--- Record excerpts ---

........

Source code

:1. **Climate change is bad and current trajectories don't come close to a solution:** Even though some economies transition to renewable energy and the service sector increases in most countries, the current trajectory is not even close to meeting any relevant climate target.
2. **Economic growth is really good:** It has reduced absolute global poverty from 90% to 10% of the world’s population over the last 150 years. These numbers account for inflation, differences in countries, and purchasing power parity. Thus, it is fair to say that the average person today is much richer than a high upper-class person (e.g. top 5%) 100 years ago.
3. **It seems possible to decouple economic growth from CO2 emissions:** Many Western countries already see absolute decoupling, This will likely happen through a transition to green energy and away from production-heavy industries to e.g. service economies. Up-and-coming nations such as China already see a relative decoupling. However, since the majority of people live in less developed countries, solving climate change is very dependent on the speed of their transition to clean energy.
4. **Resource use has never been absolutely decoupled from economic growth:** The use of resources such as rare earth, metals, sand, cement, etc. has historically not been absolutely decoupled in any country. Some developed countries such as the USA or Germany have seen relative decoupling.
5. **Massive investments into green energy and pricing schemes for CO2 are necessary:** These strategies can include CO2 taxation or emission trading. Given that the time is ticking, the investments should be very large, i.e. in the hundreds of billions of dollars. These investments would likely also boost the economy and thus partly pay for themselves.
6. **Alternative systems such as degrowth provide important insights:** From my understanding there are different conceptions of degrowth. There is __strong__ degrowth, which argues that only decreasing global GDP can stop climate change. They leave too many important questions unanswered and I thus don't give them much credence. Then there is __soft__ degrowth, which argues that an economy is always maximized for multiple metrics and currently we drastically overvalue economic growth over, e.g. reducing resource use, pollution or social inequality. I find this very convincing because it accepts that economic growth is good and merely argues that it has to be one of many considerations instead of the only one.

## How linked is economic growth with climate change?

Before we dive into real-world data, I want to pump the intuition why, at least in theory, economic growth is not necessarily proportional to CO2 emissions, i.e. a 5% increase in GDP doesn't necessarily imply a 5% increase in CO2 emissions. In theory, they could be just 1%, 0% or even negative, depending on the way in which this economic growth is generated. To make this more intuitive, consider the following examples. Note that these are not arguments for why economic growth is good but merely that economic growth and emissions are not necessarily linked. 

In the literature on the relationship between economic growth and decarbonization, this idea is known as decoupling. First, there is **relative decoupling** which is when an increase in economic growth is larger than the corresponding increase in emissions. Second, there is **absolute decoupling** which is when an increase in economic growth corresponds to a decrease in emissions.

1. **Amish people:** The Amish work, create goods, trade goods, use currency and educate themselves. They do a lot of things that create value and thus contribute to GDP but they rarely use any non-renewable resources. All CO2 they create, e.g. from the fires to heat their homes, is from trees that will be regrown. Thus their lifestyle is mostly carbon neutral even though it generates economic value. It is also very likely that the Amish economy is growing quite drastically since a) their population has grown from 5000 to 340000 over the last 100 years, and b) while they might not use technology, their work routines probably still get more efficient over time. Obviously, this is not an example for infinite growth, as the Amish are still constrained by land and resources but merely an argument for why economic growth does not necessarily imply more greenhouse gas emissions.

........

--- Action item ---
Quote the entire listing above, word for word, with nothing added or left out.

--- Output of the exercise ---
Source code

:1. **Climate change is bad and current trajectories don't come close to a solution:** Even though some economies transition to renewable energy and the service sector increases in most countries, the current trajectory is not even close to meeting any relevant climate target.
2. **Economic growth is really good:** It has reduced absolute global poverty from 90% to 10% of the world’s population over the last 150 years. These numbers account for inflation, differences in countries, and purchasing power parity. Thus, it is fair to say that the average person today is much richer than a high upper-class person (e.g. top 5%) 100 years ago.
3. **It seems possible to decouple economic growth from CO2 emissions:** Many Western countries already see absolute decoupling, This will likely happen through a transition to green energy and away from production-heavy industries to e.g. service economies. Up-and-coming nations such as China already see a relative decoupling. However, since the majority of people live in less developed countries, solving climate change is very dependent on the speed of their transition to clean energy.
4. **Resource use has never been absolutely decoupled from economic growth:** The use of resources such as rare earth, metals, sand, cement, etc. has historically not been absolutely decoupled in any country. Some developed countries such as the USA or Germany have seen relative decoupling.
5. **Massive investments into green energy and pricing schemes for CO2 are necessary:** These strategies can include CO2 taxation or emission trading. Given that the time is ticking, the investments should be very large, i.e. in the hundreds of billions of dollars. These investments would likely also boost the economy and thus partly pay for themselves.
6. **Alternative systems such as degrowth provide important insights:** From my understanding there are different conceptions of degrowth. There is __strong__ degrowth, which argues that only decreasing global GDP can stop climate change. They leave too many important questions unanswered and I thus don't give them much credence. Then there is __soft__ degrowth, which argues that an economy is always maximized for multiple metrics and currently we drastically overvalue economic growth over, e.g. reducing resource use, pollution or social inequality. I find this very convincing because it accepts that economic growth is good and merely argues that it has to be one of many considerations instead of the only one.

## How linked is economic growth with climate change?

Before we dive into real-world data, I want to pump the intuition why, at least in theory, economic growth is not necessarily proportional to CO2 emissions, i.e. a 5% increase in GDP doesn't necessarily imply a 5% increase in CO2 emissions. In theory, they could be just 1%, 0% or even negative, depending on the way in which this economic growth is generated. To make this more intuitive, consider the following examples. Note that these are not arguments for why economic growth is good but merely that economic growth and emissions are not necessarily linked. 

In the literature on the relationship between economic growth and decarbonization, this idea is known as decoupling. First, there is **relative decoupling** which is when an increase in economic growth is larger than the corresponding increase in emissions. Second, there is **absolute decoupling** which is when an increase in economic growth corresponds to a decrease in emissions.

1. **Amish people:** The Amish work, create goods, trade goods, use currency and educate themselves. They do a lot of things that create value and thus contribute to GDP but they rarely use any non-renewable resources. All CO2 they create, e.g. from the fires to heat their homes, is from trees that will be regrown. Thus their lifestyle is mostly carbon neutral even though it generates economic value. It is also very likely that the Amish economy is growing quite drastically since a) their population has grown from 5000 to 340000 over the last 100 years, and b) while they might not use technology, their work routines probably still get more efficient over time. Obviously, this is not an example for infinite growth, as the Amish are still constrained by land and resources but merely an argument for why economic growth does not necessarily imply more greenhouse gas emissions.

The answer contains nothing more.